Isea 2022 - Possibles



June 11 to 16

Screening / Swarm Raid

Authors: Anna Lindemann, Ryan Glista, Emma Komlos-Hrobsky


The music and dance film “Swarm Raid” is a surreal trip to the grocery store inspired by army ant swarm raids. The film draws connections between the ways that humans and army ants find food and reflects on collective behavior and social hierarchy in both ants and humans.


Theme: video, opera, generative music, BioArt, ants

More information:

  • Abstract: “Swarm Raid” acts as an interspecies meditation on social life. In this music and dance film, two of the most social creatures on earth—ants and humans—converge in a surreal trip to the grocery store inspired by the highly coordinated food gathering missions of the army ant species Eciton burchellii. The central character in the film experiences a kind of fever dream borne of social anxiety in which she witnesses crowds of humans becoming ant-like workers bringing offerings of food to their “ant queen,” performed by a virtuosic soprano. The ant queen invokes the refined choreography of the army ants as she sings “Pheromones, show the way! Coordinate the corps, of our Eciton ballet.” Meanwhile, humans dance in and around shopping carts and circle islands of produce in Busby Berkeley-inspired formations. Ultimately, distortions in the speed of the film reveal a manic, ant-like quality to the humans’ search for food. In all, the film draws connections between the ways that humans and ants communicate and find food, and, more importantly, reflects on collective behavior and social hierarchy in ants and humans. 

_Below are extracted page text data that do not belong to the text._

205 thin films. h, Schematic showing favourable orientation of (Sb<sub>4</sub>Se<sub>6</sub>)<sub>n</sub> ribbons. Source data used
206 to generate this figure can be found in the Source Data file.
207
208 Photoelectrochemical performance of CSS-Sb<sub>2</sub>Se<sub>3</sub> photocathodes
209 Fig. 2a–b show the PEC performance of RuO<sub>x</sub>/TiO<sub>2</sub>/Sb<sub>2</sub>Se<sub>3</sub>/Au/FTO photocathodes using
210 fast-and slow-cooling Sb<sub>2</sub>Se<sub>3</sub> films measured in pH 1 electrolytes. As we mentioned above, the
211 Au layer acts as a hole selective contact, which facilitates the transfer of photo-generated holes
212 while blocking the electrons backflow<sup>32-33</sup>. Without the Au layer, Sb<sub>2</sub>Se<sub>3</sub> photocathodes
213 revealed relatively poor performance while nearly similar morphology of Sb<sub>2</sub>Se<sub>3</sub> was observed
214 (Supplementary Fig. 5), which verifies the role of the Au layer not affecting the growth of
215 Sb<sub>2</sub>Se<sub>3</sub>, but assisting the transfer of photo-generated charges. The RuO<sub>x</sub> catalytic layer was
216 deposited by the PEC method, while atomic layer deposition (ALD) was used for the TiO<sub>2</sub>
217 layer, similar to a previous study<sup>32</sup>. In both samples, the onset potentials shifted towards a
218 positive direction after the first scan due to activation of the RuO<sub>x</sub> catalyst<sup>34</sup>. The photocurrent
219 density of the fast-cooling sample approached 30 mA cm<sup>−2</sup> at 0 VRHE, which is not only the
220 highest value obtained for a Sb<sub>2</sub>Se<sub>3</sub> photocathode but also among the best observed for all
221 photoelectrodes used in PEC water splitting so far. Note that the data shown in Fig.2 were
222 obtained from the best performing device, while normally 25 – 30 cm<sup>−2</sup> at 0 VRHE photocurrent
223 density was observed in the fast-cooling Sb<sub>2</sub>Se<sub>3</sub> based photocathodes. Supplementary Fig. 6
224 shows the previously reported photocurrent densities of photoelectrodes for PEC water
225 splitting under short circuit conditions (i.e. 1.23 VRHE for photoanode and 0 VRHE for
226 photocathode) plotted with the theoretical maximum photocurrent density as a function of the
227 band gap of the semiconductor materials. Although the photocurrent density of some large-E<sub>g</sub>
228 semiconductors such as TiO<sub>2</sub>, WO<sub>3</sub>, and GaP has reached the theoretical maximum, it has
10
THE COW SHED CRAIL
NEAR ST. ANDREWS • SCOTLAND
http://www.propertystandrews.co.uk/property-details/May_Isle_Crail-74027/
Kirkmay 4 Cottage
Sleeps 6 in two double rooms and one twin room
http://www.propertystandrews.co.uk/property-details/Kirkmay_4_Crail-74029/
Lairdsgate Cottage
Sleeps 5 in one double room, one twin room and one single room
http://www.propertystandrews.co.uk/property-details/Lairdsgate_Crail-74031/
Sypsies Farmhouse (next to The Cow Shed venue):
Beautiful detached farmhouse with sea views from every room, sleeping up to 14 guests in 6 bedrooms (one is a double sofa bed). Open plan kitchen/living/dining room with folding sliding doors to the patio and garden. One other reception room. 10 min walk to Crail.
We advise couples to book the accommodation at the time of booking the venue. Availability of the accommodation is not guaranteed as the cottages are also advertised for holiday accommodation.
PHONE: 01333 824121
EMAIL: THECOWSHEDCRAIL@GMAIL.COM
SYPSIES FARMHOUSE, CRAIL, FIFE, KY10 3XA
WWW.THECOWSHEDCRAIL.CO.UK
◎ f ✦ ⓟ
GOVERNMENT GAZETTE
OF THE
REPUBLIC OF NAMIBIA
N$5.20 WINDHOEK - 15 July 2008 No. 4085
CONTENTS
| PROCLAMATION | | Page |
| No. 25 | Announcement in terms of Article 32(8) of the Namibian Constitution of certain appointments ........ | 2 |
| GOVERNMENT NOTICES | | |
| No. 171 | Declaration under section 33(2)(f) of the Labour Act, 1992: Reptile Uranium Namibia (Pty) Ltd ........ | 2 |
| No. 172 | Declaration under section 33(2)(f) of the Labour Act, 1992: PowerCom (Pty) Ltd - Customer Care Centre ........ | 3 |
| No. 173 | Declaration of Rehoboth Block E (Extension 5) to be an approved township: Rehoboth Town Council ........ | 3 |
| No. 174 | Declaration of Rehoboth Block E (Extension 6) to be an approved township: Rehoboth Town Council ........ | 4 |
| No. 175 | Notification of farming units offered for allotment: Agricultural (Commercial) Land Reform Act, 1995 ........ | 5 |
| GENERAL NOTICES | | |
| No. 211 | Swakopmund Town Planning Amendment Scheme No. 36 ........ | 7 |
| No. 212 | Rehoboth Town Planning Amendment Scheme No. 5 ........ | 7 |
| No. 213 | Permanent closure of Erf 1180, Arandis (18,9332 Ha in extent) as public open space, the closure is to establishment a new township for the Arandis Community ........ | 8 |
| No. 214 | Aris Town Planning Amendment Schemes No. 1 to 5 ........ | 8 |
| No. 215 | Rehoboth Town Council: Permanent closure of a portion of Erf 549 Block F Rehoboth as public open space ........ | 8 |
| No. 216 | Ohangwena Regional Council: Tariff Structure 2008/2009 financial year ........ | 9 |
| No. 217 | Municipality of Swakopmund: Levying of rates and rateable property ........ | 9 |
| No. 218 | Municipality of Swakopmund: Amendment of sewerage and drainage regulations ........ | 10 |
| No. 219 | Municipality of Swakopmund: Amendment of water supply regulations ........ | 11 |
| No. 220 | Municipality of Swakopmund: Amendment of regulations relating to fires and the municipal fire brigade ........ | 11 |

    “Swarm Raid” was inspired by the Carl and Marian Rettenmeyer Army Ant Guest Collection housed at the University of Connecticut, a world-class natural history collection of more than 2 million specimens. The music for “Swarm Raid” is scored for soprano and custom digital instruments and combines traditional through-composed music with musical textures developed using a generative approach to music composition modeled on biological processes. The film is directed by Anna Lindemann and Ryan Glista. Music by Lindemann; lyrics by Emma Komlos-Hrobsky; performance by soprano Lucy Fitz Gibbon, Lindemann, and fifty swarming members of the community. 

  • Biography: Anna Lindemann (co-director, composer, performer) calls herself an Evo Devo artist. Her work combines animation, music, video, and performance to explore the emerging field of Evolutionary Developmental Biology (Evo Devo). Her Evo Devo Art, including the animated short Beetle Bluffs and the art-science performances Theory of Flight and The Colony, has been featured internationally at black box theaters, planetariums, galleries, concert halls, biology conferences, film festivals, digital art conferences, and natural history museums. Anna graduated from Yale with a BS in Biology before receiving an MFA in Integrated Electronic Arts from Rensselaer Polytechnic Institute. She is an Assistant Professor in the Digital Media & Design department at the University of Connecticut where she has pioneered courses integrating art and science.

    Ryan Glista (co-director, editor) is a filmmaker and digital producer with a Film BA and Digital Media and Design MFA from the University of Connecticut. His award-winning short films have screened nationally and internationally. He is a skilled director, photographer, music producer and multi-disciplinary digital artist, working at the intersection of performing arts and new media. Ryan currently works at The Bushnell Center for Performing Arts, directing immersive video installations.

    Emma Komlos-Hrobsky (librettist) is a writer, illustrator, and editor who tells stories at the intersection of the human and the fantastic. Her writing has appeared in Guernica, Hunger Mountain, Conjunctions, Bookforum, Tin House, Hobart, and the Story Collider. Emma received her BA from Wesleyan and her MFA in fiction writing from The New School, where she later taught as a professor in the Riggio Honors Program: Writing and Democracy. Previously Emma served as an editor at Tin House magazine and Tin House Books; she is currently senior editor at Poets & Writers Magazine. She also volunteers as a mentor for Creature Conserve, a nonprofit organization which fosters arts-science collaborations to tell urgent stories about conservation. With the support of a fellowship from the Elizabeth George Foundation, she is at work on a novel about particle physics, family, and the Alps.